WHAT TO WORK ON
At the line containing "nose: (71, 93)", begin an exact copy of the lines below and continue through the final one, with no pictures.

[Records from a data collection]
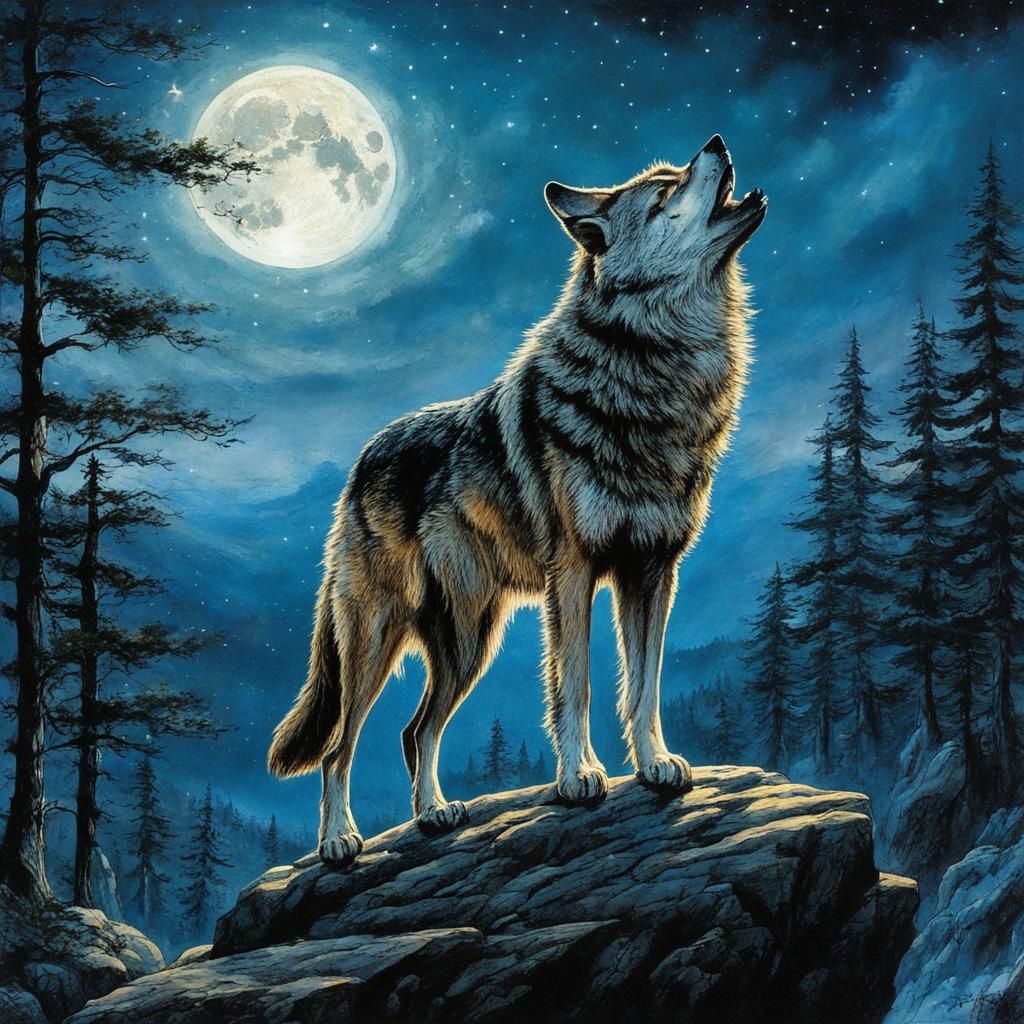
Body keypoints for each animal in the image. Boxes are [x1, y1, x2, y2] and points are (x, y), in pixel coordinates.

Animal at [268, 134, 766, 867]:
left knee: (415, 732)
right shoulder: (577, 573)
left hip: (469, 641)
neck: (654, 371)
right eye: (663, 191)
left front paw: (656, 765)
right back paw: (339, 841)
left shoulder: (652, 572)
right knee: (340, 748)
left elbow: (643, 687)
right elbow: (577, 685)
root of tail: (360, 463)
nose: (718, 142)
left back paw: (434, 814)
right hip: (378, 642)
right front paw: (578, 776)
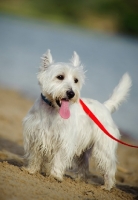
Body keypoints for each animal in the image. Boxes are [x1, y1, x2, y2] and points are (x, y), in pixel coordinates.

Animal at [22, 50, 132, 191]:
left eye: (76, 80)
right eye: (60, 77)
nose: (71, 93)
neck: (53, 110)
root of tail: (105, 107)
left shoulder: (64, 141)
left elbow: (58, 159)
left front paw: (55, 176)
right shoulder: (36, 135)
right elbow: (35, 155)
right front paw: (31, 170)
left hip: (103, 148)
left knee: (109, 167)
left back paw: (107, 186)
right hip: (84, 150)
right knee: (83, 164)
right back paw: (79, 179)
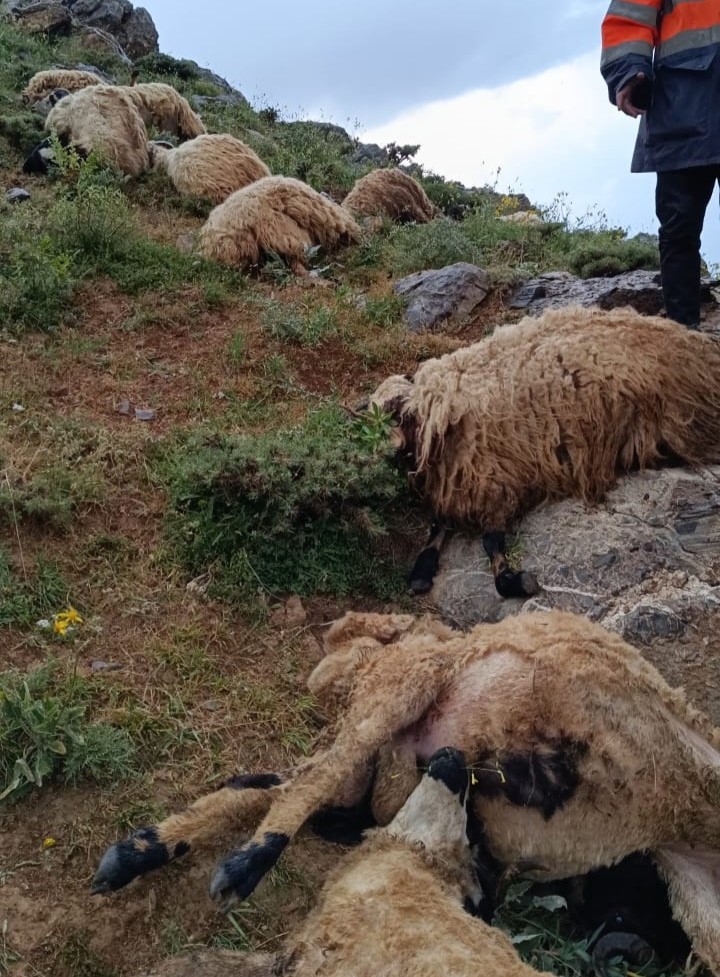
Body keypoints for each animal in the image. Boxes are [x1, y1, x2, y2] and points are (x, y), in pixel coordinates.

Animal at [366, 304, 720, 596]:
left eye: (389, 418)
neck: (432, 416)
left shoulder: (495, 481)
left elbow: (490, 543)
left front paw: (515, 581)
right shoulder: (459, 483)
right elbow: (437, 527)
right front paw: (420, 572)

RESULT
nose: (71, 93)
neck: (53, 110)
root of tail: (105, 107)
left shoulder: (64, 141)
left elbow: (58, 159)
left front paw: (55, 176)
right shoulder: (36, 135)
right elbow: (35, 155)
right front paw: (31, 170)
left hip: (103, 148)
left knee: (109, 167)
left back paw: (107, 186)
right hip: (84, 150)
right knee: (83, 164)
right back paw: (79, 179)
Body keypoints for each animal in the image. Boxes are [x1, y1, x2, y2] and points are (x, y), in pixel coordinates.

Animal at [366, 304, 720, 596]:
left eye: (389, 418)
neck: (432, 416)
left shoulder: (495, 481)
left elbow: (490, 543)
left front paw: (515, 581)
right shoulder: (459, 483)
right elbow: (437, 527)
right front paw: (420, 572)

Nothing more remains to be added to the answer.